(Records from a dataset)
○ ○ ○ ○ ○
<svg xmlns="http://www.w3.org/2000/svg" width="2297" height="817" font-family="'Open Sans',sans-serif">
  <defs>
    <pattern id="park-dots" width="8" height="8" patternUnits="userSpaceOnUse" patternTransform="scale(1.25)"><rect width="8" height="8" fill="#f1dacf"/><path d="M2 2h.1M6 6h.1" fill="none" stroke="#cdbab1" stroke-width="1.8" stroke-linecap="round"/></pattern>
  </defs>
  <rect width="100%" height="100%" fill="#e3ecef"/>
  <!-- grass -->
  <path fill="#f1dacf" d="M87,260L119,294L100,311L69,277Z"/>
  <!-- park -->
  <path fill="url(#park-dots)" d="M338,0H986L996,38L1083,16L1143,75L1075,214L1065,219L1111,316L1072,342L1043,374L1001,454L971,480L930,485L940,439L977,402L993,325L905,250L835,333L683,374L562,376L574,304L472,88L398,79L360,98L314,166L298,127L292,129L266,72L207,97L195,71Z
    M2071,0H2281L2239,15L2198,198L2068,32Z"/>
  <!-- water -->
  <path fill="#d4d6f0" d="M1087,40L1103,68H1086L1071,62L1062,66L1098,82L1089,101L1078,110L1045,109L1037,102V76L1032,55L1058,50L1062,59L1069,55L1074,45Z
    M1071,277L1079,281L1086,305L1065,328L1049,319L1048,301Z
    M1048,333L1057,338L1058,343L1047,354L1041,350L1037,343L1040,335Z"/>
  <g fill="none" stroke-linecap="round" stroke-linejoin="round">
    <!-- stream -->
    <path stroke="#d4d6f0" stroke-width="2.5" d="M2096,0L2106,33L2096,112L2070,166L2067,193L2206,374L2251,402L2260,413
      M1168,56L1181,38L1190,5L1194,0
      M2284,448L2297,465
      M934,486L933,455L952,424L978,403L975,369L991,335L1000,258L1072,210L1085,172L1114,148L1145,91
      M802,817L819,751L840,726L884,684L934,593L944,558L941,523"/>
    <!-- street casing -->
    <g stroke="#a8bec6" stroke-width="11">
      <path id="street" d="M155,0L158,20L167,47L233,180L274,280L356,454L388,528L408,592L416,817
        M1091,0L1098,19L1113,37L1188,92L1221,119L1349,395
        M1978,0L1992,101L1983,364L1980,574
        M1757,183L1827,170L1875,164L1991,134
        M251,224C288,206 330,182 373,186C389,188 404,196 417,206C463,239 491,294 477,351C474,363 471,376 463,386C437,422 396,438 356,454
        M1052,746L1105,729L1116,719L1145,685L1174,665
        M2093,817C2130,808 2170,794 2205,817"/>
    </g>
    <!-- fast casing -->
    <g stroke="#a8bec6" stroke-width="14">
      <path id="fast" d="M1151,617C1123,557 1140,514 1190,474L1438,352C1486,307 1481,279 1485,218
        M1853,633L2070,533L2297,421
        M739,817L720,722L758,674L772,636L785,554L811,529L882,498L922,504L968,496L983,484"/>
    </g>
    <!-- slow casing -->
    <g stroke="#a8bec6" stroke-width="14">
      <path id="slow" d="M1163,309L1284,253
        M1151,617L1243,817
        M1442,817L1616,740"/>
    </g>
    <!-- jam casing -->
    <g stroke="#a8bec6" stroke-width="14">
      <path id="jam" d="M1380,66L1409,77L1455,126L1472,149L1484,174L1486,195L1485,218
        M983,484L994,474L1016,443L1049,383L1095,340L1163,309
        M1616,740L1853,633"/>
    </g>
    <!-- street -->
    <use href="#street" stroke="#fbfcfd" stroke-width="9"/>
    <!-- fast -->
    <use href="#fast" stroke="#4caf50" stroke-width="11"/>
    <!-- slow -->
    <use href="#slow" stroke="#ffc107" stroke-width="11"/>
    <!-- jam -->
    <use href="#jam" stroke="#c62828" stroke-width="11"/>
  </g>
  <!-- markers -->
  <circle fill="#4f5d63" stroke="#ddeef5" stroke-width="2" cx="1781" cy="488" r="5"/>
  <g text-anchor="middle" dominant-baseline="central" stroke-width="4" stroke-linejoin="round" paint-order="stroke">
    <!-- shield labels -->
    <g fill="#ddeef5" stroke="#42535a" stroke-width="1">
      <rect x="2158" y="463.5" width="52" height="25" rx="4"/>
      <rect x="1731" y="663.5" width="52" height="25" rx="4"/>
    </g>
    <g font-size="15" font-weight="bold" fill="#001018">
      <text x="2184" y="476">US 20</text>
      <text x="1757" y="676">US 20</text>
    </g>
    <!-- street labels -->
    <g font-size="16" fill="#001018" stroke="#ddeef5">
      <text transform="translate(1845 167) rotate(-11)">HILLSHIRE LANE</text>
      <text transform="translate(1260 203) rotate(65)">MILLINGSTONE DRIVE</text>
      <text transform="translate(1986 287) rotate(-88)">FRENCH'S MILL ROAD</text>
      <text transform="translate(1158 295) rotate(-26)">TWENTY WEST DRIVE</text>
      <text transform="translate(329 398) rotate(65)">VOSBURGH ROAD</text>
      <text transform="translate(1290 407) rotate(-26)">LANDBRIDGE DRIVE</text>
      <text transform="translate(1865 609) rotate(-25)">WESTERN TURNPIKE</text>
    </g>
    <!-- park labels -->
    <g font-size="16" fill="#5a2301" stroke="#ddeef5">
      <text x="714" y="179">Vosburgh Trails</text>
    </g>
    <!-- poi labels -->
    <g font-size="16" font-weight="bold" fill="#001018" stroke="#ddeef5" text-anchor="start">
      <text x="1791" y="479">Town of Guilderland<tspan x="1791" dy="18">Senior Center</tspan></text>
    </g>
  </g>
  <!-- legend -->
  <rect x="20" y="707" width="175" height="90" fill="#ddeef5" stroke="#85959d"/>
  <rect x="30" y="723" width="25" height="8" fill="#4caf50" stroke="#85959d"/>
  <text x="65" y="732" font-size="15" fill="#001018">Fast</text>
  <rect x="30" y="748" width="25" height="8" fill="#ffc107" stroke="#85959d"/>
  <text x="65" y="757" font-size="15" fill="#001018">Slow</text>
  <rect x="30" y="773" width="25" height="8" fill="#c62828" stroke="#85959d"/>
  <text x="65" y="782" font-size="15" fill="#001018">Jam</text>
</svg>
○ ○ ○ ○ ○
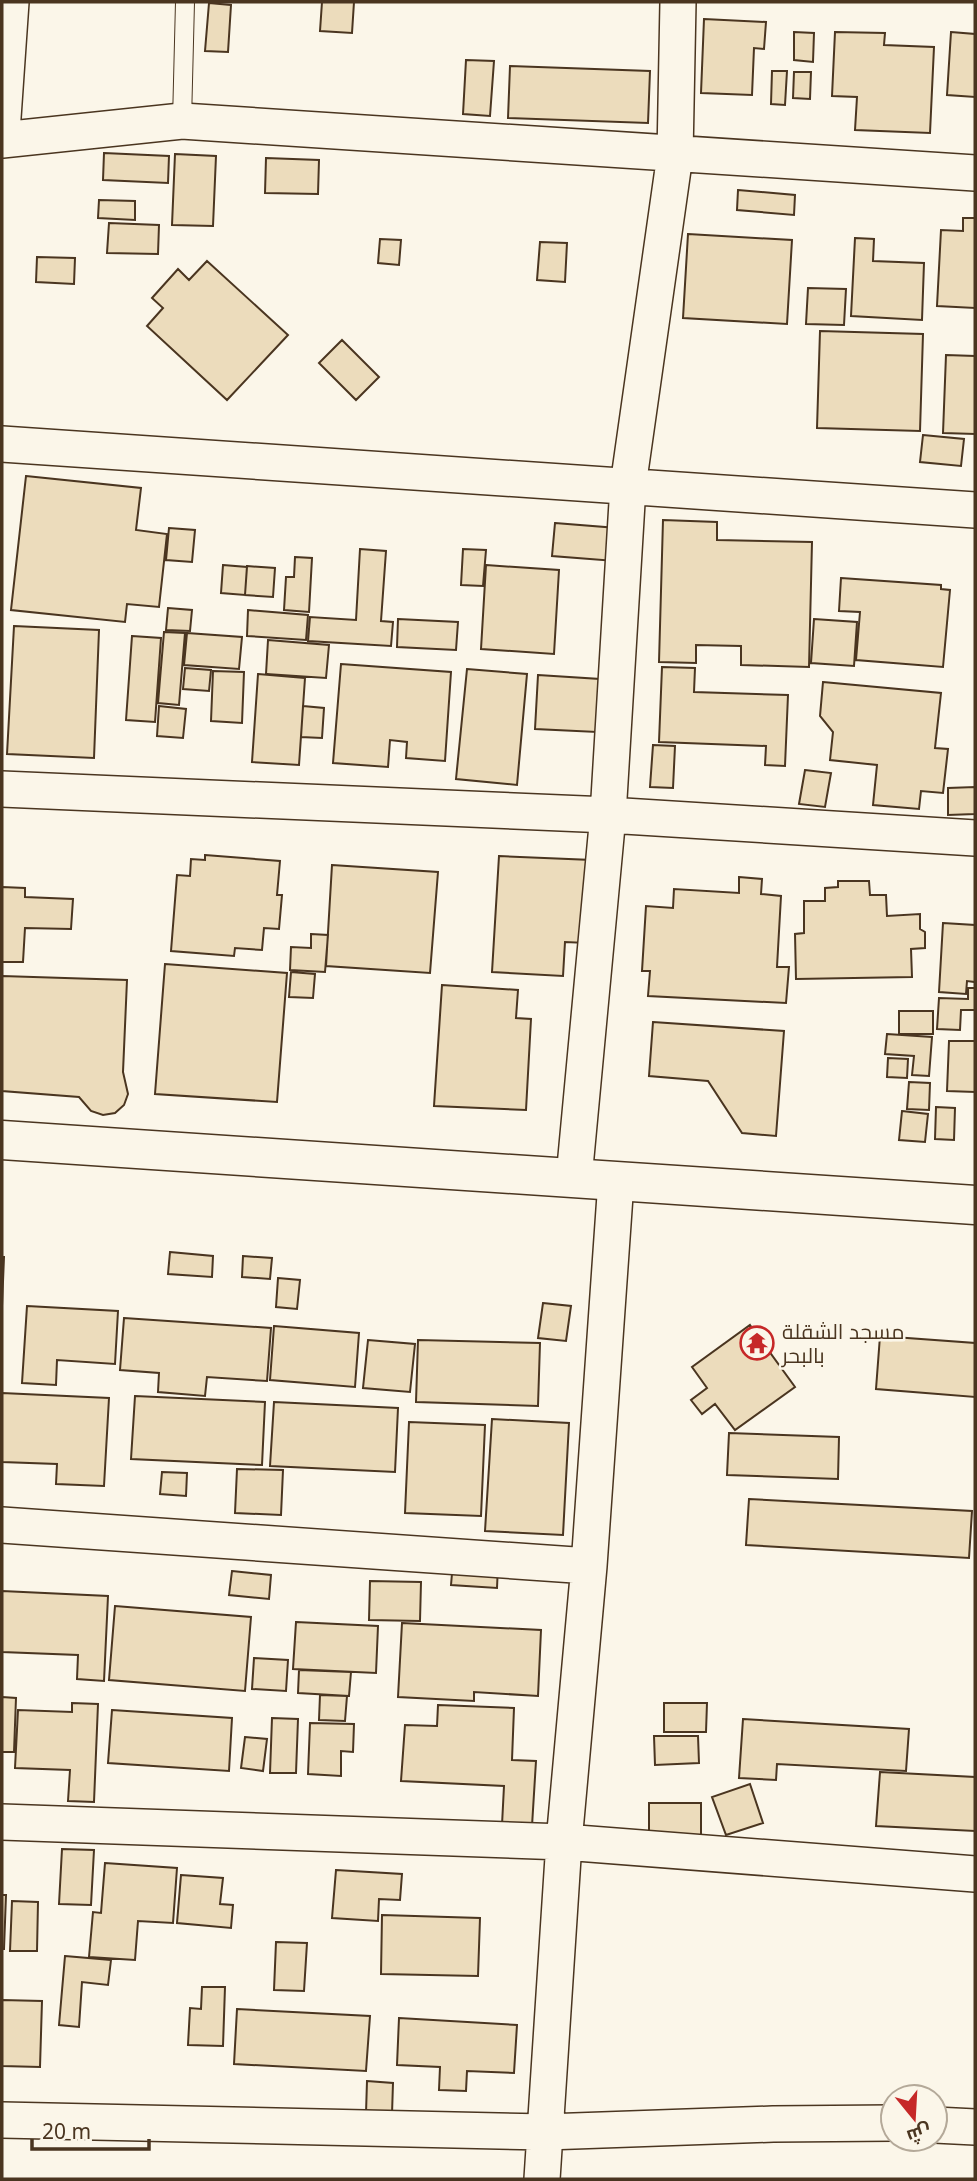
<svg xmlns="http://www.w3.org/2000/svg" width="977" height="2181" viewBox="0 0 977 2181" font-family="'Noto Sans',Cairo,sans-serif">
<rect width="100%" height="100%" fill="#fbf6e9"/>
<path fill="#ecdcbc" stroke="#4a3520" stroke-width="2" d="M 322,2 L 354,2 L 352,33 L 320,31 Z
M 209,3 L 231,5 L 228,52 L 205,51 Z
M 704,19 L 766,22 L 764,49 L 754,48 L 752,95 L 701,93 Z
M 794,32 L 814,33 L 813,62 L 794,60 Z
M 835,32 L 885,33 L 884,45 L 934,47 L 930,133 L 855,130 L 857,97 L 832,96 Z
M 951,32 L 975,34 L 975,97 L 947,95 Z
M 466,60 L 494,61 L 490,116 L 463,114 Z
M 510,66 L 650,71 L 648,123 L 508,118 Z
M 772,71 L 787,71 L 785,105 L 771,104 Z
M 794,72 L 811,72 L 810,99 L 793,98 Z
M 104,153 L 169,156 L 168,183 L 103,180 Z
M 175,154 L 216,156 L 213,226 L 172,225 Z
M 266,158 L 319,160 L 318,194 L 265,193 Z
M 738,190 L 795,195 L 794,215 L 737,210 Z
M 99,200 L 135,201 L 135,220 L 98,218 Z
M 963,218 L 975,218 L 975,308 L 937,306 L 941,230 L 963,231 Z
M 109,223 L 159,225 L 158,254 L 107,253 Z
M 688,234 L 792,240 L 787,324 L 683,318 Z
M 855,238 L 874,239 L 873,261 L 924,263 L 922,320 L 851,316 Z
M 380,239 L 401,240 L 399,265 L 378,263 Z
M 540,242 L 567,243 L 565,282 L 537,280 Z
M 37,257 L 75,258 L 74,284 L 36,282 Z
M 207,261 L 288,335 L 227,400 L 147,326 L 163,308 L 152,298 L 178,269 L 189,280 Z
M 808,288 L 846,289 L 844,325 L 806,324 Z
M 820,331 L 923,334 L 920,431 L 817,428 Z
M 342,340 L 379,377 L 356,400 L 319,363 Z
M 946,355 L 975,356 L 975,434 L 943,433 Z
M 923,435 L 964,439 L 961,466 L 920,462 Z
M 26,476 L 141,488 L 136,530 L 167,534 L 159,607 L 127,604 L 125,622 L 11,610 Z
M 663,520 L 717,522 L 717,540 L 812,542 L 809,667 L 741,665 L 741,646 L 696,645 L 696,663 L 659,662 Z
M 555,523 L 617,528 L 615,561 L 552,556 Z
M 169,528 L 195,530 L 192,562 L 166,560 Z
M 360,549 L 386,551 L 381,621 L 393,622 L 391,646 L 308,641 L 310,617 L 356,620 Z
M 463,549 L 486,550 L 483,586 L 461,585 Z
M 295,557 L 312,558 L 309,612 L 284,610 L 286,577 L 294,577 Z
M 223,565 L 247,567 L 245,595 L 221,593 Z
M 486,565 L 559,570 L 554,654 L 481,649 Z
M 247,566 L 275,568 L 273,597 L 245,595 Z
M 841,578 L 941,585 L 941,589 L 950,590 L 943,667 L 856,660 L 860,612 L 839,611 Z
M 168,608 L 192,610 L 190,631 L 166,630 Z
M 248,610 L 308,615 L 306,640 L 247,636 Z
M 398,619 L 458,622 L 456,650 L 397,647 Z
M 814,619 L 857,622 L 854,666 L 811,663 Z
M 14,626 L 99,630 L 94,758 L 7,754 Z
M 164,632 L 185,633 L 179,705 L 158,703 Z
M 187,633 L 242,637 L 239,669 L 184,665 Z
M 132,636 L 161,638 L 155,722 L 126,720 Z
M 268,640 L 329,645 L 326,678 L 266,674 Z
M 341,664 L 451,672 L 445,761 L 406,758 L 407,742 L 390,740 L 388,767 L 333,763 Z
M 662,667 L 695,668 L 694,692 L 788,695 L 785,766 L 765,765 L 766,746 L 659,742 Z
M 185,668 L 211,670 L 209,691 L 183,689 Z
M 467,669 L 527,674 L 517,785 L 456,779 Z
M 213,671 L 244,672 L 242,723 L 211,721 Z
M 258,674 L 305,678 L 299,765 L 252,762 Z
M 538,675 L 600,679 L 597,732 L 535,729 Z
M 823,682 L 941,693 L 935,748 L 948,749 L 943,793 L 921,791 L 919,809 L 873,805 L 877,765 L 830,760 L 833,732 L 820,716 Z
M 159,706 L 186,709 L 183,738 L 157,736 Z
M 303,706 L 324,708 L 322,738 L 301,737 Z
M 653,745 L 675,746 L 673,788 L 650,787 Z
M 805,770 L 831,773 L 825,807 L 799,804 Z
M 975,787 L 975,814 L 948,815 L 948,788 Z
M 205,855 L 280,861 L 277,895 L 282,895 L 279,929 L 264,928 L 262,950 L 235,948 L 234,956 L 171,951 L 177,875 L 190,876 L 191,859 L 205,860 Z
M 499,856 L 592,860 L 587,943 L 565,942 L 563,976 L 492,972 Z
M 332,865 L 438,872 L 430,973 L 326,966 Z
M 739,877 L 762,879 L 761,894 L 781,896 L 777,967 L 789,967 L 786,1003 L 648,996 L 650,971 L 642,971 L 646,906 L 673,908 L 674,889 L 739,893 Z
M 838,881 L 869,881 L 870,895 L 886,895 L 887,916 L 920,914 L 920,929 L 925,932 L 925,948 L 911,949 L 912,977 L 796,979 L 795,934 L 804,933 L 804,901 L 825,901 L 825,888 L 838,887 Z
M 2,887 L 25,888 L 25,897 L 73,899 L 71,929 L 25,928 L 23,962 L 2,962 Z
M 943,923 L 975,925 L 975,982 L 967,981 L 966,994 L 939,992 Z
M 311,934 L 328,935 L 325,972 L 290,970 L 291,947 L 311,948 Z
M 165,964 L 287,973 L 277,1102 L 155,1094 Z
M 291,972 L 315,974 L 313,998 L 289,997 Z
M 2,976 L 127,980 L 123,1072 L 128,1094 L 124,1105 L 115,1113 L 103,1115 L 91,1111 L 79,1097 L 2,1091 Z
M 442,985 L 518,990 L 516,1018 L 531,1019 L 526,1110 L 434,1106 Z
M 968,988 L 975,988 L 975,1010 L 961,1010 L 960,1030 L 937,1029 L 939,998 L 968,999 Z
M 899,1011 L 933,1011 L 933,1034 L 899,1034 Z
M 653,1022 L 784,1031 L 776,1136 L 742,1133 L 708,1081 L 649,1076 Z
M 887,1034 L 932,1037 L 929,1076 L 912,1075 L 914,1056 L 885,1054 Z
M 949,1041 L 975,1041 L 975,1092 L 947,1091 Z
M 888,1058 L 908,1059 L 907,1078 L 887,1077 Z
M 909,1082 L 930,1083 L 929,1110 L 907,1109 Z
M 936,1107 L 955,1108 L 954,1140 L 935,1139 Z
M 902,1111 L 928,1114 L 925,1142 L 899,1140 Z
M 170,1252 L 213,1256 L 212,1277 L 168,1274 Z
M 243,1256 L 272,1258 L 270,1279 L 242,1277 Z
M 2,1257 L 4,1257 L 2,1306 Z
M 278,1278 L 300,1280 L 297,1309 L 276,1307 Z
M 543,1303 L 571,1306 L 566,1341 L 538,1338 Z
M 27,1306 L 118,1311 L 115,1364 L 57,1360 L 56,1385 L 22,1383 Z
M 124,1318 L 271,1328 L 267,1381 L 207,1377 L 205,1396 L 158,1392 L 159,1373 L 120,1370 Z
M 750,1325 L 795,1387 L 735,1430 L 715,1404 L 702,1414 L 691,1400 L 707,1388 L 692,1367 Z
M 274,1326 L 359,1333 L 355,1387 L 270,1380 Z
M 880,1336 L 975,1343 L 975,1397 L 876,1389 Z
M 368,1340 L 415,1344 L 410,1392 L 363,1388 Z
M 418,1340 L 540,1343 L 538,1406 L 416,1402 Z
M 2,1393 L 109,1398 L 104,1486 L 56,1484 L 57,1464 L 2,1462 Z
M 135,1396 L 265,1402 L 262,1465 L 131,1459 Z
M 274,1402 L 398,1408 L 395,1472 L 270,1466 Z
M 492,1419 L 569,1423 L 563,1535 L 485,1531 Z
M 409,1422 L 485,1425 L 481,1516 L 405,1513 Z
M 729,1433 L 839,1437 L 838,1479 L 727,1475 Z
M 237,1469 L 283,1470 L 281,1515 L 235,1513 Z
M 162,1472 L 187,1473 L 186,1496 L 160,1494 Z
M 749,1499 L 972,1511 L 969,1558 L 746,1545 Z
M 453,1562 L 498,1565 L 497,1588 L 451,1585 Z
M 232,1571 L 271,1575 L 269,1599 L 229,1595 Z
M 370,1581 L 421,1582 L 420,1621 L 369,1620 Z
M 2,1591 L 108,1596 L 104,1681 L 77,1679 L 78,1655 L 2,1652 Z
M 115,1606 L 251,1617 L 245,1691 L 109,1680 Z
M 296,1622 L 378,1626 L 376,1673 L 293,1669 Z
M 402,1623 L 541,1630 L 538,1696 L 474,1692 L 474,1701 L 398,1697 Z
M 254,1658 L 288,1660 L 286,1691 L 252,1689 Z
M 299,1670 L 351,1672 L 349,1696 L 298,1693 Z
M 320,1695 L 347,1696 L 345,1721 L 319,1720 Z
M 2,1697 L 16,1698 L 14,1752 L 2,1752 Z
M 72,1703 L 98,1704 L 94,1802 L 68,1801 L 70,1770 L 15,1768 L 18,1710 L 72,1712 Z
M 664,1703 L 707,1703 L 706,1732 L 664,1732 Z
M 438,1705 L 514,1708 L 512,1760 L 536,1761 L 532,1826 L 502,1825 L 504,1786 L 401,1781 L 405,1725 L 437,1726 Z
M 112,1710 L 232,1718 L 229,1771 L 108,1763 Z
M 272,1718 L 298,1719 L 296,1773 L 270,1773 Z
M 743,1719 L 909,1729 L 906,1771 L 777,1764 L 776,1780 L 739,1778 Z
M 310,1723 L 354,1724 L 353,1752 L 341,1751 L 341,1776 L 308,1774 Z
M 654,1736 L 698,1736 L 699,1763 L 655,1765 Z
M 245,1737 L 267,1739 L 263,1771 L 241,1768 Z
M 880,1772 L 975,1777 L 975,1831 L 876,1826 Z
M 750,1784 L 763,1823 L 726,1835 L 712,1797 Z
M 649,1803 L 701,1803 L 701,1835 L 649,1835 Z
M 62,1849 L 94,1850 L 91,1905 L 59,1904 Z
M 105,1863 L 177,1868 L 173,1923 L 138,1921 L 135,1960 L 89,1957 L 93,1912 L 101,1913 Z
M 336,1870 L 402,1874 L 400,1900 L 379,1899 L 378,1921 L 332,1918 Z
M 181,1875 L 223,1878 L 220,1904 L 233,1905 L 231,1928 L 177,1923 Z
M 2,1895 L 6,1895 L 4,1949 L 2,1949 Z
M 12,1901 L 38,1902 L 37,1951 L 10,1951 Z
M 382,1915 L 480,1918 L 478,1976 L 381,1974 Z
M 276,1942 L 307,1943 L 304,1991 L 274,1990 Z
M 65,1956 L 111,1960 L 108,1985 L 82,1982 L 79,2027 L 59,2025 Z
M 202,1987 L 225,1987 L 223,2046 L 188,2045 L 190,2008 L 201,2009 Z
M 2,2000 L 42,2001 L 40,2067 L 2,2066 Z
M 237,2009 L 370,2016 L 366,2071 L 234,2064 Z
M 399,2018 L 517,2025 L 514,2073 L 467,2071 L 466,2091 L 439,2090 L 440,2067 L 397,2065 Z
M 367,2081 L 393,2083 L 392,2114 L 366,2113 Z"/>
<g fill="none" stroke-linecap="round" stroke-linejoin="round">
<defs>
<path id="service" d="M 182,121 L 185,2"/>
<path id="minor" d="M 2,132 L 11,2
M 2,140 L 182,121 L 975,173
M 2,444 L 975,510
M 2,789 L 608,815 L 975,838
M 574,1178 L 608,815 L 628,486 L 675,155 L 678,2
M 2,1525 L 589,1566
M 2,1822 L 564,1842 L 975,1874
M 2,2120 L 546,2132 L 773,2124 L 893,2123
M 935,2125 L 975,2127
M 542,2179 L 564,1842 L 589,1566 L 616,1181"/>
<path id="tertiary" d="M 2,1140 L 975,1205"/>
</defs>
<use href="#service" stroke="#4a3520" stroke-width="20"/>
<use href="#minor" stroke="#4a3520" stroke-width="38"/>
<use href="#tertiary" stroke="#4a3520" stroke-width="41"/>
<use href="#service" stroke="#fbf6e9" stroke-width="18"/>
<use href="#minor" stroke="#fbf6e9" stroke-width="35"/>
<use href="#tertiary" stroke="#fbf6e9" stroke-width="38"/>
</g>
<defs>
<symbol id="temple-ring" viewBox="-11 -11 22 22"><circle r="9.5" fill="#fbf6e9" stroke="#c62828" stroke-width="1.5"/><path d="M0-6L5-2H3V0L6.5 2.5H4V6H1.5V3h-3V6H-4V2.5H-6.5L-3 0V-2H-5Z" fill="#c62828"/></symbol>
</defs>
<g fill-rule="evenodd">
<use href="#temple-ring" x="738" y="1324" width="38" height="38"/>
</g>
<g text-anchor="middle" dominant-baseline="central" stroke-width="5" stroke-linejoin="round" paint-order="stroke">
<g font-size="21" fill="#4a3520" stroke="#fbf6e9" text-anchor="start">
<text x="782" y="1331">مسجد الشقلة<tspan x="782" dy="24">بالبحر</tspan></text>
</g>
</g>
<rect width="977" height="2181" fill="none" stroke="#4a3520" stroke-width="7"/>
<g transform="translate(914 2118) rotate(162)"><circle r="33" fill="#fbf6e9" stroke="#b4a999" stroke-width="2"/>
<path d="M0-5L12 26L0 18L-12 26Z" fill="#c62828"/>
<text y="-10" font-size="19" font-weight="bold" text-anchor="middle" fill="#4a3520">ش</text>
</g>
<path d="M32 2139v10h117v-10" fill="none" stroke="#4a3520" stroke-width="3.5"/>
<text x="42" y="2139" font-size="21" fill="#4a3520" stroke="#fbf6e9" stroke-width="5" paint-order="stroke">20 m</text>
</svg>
○ ○ ○ ○ ○
* _Exercise requirements_: Copy out, exactly and alone, the lines of the entries above between the ones holding "M 382,1915 L 480,1918 L 478,1976 L 381,1974 Z" and "M 574,1178 L", inclusive.

* _Answer below_:
M 382,1915 L 480,1918 L 478,1976 L 381,1974 Z
M 276,1942 L 307,1943 L 304,1991 L 274,1990 Z
M 65,1956 L 111,1960 L 108,1985 L 82,1982 L 79,2027 L 59,2025 Z
M 202,1987 L 225,1987 L 223,2046 L 188,2045 L 190,2008 L 201,2009 Z
M 2,2000 L 42,2001 L 40,2067 L 2,2066 Z
M 237,2009 L 370,2016 L 366,2071 L 234,2064 Z
M 399,2018 L 517,2025 L 514,2073 L 467,2071 L 466,2091 L 439,2090 L 440,2067 L 397,2065 Z
M 367,2081 L 393,2083 L 392,2114 L 366,2113 Z"/>
<g fill="none" stroke-linecap="round" stroke-linejoin="round">
<defs>
<path id="service" d="M 182,121 L 185,2"/>
<path id="minor" d="M 2,132 L 11,2
M 2,140 L 182,121 L 975,173
M 2,444 L 975,510
M 2,789 L 608,815 L 975,838
M 574,1178 L 608,815 L 628,486 L 675,155 L 678,2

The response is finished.